* _Task goal_: Scan the entries below and say how many lines contain "back". Write only the number.
[Provided data Boundary: Start]
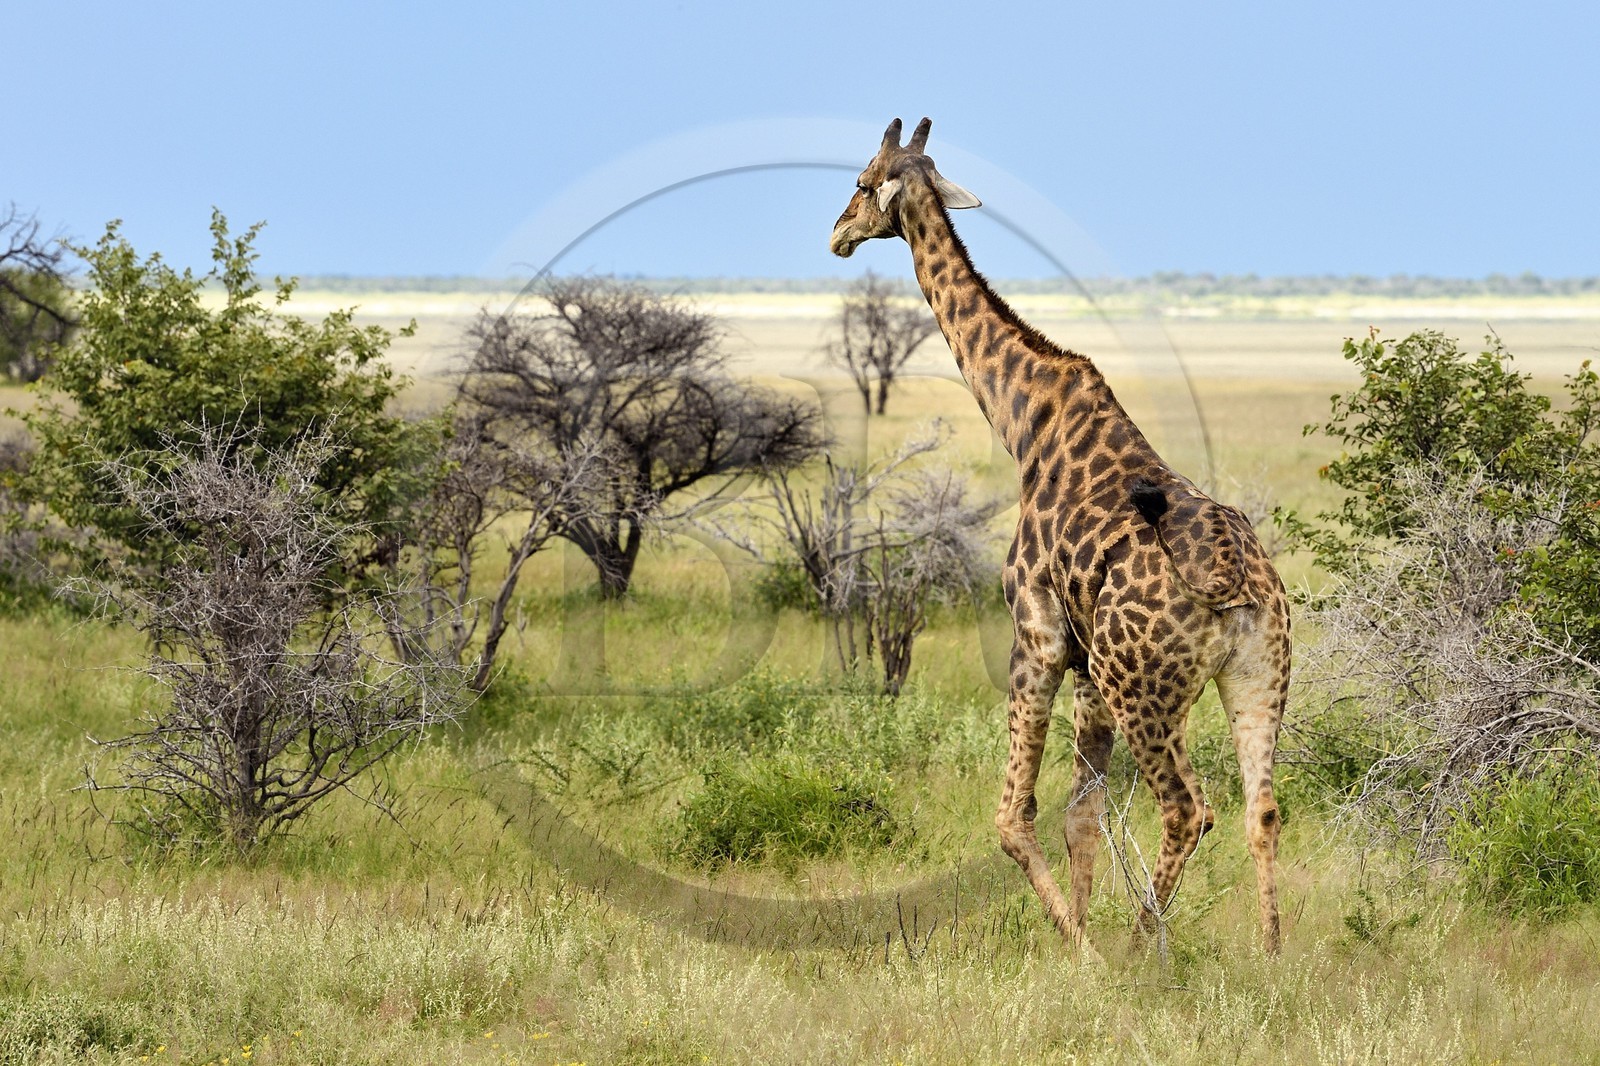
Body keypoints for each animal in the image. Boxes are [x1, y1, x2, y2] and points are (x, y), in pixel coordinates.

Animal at [830, 118, 1292, 956]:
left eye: (860, 181)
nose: (837, 235)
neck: (1022, 421)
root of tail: (1235, 582)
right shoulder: (1083, 668)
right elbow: (1083, 813)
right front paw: (1080, 932)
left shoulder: (1039, 636)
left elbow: (1014, 818)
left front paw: (1078, 945)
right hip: (1254, 675)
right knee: (1259, 810)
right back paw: (1271, 954)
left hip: (1143, 685)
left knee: (1189, 809)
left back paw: (1140, 950)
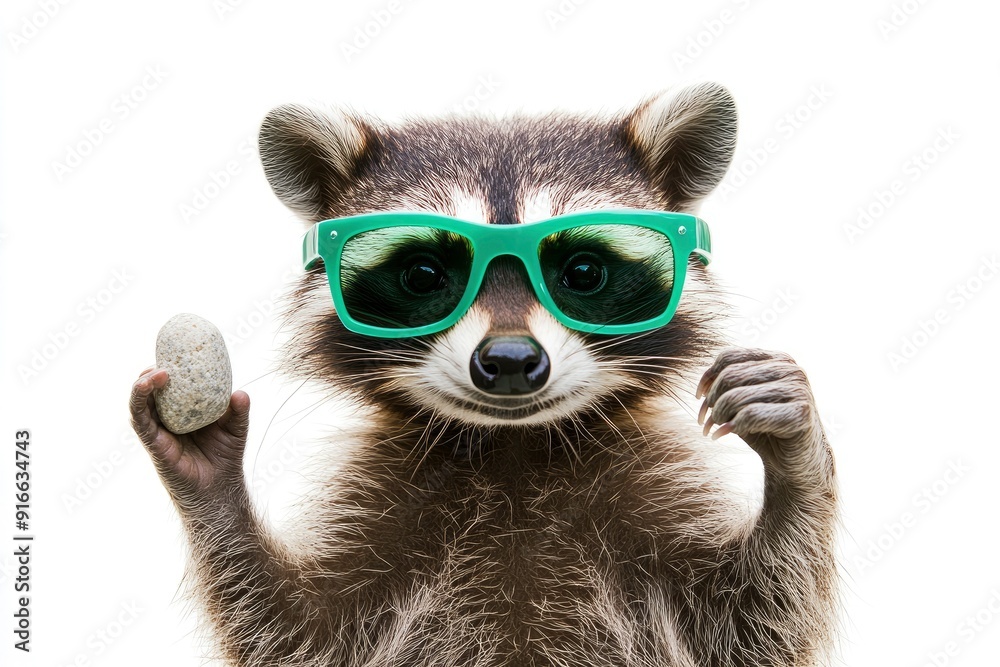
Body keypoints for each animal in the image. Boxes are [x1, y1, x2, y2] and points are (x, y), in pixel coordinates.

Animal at [129, 82, 838, 666]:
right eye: (423, 275)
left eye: (583, 272)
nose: (512, 362)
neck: (512, 448)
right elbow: (295, 629)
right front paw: (210, 475)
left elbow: (748, 621)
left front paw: (798, 458)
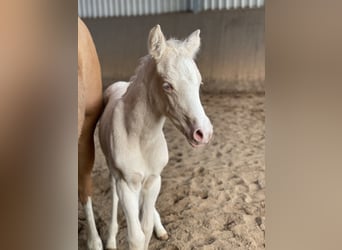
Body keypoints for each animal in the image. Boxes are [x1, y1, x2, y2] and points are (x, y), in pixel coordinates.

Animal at [97, 23, 214, 250]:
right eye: (167, 85)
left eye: (199, 83)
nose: (203, 133)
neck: (140, 138)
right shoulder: (126, 183)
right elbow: (136, 236)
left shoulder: (153, 179)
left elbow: (146, 228)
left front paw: (157, 228)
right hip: (112, 170)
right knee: (114, 196)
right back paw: (111, 240)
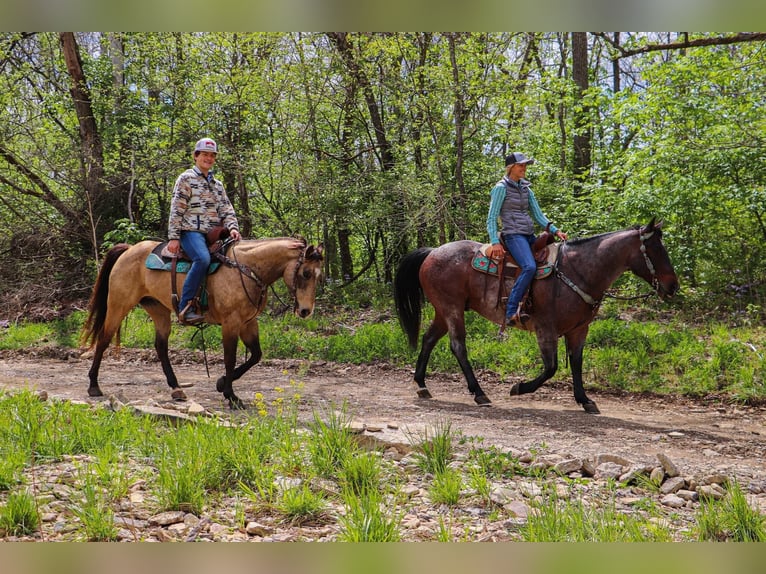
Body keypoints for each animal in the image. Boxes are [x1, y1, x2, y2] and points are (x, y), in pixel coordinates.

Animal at [81, 237, 324, 410]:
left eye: (318, 276)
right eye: (305, 273)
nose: (306, 311)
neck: (247, 269)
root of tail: (129, 249)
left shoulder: (248, 322)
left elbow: (255, 355)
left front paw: (221, 383)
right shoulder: (231, 323)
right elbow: (230, 358)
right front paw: (231, 396)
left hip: (158, 310)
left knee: (160, 346)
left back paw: (176, 388)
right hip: (119, 305)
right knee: (103, 339)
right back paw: (93, 385)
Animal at [396, 220, 680, 414]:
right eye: (655, 250)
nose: (673, 286)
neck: (578, 271)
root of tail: (433, 251)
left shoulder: (579, 330)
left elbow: (576, 363)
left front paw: (585, 400)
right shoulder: (546, 329)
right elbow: (551, 367)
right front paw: (519, 388)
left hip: (443, 311)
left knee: (428, 339)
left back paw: (422, 385)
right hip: (452, 308)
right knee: (458, 347)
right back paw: (479, 393)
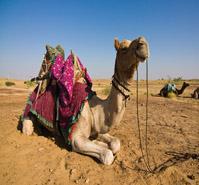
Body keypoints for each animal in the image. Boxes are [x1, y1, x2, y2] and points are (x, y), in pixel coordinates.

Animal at [22, 36, 149, 165]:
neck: (95, 111)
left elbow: (115, 144)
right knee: (27, 128)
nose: (143, 43)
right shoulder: (75, 137)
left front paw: (100, 142)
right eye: (123, 48)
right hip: (28, 114)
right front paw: (100, 145)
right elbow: (107, 155)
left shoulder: (97, 129)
[Provided data Boundary: End]
* _Answer to the exercise_: 7